但杜窈觉得她闭上眼睛就梦,实在有一点坏身体。

低头呷完杯底的咖啡。

五小时的航程,冰块化作浑浊的分层,把糖浆与咖啡的味道彻底稀释不见。

杜窈把塑料杯捏瘪,扔进垃圾袋。

收起桌板,摘下耳机,迎接南部俯冲的季风气流。

机身颠簸两下,一点短暂的失重感。

屏幕上广播结束,回到影片播放的页面。

灰蓝色的色调,一如艾玛正在讲的这一句叫人心碎的台词。

“我爱你,非常爱你——只是不再喜欢你了。”

她蹙起眉,从留恋的怀抱里后退几步。

穿过一条马路,眼里的泪光与灰色的裙子消失在画框的尽头。

-

理渔的风很大。

天气晴好,阳光明媚,空气里有海水的咸与辽旷。

比赛统一安排住所,在市中心一间星级酒店。

杜窈办理过入住手续,乘上电梯。

“等一下等一下——”

电梯门合上的一刻,一个挎着书包的男生风风火火地钻了进来。

十八九岁的模样,瞳仁漆黑。

看见亮起的楼层键便笑起来,“你也是来参加比赛的?”

“嗯。”

杜窈点点头。

“我叫姜维,”

他伸出手,“你好。”

杜窈却没握回去,愣了一下,“姜维?”

先前孟砚白口中一直挂记的成悦华裔设计师,也是这个名字。

杜窈只粗略搜过他的作品,并不知道长相和年纪。

他挠了挠头,“你认识我?”

“有耳闻,”

她笑,“我叫杜窈。
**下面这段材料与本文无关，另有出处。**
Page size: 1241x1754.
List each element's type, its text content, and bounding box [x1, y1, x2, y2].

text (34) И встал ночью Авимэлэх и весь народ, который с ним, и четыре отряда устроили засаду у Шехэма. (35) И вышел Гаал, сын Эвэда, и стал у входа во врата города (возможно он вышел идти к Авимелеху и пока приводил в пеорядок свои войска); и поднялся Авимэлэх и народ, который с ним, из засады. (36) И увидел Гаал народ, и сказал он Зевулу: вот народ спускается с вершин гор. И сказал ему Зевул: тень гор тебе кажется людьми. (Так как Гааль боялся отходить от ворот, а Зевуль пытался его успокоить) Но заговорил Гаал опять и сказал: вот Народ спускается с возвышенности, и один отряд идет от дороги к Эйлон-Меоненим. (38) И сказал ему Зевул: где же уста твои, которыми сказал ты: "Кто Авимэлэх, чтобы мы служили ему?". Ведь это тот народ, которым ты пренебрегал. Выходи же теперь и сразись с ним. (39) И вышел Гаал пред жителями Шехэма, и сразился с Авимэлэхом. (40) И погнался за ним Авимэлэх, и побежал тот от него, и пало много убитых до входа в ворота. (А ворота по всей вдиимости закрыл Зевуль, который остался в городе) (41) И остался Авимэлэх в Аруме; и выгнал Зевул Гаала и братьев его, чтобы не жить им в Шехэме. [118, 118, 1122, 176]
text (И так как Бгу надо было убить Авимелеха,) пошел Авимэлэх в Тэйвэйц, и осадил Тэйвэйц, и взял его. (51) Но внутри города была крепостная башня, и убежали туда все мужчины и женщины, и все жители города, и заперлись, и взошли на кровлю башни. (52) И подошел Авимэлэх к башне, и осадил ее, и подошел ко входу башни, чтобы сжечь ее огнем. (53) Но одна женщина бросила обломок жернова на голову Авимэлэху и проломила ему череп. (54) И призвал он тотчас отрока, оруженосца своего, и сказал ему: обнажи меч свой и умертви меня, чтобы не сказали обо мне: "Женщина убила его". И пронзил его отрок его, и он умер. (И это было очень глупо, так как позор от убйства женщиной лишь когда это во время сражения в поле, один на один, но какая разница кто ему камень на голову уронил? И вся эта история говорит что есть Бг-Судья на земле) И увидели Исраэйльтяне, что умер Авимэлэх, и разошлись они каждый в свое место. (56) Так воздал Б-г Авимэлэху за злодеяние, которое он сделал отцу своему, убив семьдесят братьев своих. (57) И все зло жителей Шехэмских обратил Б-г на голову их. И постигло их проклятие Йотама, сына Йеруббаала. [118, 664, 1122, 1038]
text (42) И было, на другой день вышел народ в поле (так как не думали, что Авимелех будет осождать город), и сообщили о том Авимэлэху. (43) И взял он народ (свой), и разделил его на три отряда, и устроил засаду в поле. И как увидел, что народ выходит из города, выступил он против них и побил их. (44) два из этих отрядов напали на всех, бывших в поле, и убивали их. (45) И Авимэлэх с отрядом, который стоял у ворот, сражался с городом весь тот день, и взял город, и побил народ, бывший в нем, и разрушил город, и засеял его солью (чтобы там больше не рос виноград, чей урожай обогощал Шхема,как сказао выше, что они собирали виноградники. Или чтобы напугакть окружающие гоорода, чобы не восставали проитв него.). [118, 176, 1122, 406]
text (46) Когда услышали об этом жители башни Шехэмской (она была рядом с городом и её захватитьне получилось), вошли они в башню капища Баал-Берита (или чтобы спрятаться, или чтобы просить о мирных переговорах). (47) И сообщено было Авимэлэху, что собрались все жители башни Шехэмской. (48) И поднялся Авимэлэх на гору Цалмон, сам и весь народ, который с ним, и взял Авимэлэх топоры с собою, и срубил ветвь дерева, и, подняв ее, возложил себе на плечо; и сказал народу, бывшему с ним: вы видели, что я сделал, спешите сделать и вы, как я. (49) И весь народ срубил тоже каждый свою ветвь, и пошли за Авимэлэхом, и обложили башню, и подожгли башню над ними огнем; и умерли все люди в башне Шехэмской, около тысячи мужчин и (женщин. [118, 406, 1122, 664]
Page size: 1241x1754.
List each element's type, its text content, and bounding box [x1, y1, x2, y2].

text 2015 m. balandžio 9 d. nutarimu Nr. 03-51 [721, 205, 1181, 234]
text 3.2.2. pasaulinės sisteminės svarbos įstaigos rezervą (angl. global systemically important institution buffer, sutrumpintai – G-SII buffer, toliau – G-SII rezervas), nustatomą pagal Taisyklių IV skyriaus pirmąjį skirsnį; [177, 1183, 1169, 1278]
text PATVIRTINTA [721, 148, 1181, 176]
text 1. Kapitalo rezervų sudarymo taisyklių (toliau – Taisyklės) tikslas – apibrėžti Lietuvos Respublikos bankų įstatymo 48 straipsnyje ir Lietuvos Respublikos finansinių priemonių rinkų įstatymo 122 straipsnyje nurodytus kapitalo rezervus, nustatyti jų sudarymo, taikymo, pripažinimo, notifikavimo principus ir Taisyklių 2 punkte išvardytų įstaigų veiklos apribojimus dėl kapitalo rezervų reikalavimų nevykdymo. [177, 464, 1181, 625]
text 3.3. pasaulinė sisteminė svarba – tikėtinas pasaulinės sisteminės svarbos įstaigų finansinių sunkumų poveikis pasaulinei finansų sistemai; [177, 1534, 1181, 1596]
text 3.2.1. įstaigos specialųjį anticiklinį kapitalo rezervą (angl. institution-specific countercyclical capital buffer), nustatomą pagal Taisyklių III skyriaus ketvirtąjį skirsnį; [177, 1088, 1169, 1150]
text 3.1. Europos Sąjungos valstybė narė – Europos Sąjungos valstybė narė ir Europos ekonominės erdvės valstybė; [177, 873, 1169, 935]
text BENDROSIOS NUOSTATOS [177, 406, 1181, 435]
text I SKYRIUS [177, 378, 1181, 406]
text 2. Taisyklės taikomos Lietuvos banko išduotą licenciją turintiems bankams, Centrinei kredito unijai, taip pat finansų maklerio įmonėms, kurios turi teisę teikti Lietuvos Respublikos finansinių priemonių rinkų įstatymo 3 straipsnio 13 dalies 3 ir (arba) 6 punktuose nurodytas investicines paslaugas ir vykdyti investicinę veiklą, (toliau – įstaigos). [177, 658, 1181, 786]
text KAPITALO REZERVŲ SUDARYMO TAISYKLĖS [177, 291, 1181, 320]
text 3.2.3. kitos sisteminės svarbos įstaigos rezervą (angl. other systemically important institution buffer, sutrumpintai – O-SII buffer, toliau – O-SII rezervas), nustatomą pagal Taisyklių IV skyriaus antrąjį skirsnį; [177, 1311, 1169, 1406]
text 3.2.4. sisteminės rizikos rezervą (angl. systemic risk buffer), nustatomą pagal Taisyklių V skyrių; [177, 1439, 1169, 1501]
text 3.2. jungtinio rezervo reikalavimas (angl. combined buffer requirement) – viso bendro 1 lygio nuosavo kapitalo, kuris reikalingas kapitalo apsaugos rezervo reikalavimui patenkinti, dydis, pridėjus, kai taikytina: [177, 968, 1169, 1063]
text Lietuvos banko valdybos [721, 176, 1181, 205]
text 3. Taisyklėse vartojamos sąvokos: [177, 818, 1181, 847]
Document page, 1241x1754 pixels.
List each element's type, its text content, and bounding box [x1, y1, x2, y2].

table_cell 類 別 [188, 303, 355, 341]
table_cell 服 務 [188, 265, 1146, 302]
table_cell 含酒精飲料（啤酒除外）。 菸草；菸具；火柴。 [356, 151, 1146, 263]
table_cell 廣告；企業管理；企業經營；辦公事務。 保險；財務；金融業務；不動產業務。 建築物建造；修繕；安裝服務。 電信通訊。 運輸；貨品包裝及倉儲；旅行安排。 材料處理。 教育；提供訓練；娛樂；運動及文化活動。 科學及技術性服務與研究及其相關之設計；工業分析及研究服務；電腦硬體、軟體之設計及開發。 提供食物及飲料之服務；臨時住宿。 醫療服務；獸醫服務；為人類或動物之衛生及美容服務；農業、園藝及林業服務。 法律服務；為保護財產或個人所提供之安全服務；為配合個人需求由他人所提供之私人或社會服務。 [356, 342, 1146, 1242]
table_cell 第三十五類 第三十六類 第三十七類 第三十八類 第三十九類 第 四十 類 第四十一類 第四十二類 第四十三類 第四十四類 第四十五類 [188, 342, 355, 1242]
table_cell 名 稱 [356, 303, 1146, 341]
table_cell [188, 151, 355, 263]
”

“是你啊。”

姜维跟她握了一下手,“程哥很欣赏你,有空来一起当同事。”

杜窈失笑,“你们公司的人,是都爱把撬墙角这样正大光明地说出来吗?”

姜维跟她一起走出电梯,摊手:“没办法。

你知道,我们小公司起家,不到处挖人根本做不起来。”

提到起家这个词——杜窈其实心里一直有疑问。

程京闻当时接手家里的,是一间濒临破产,外债众多的房地产公司。

短短几年,转型做到和行业龙头正时分庭抗礼的地步,杜窈觉得有些不可思议。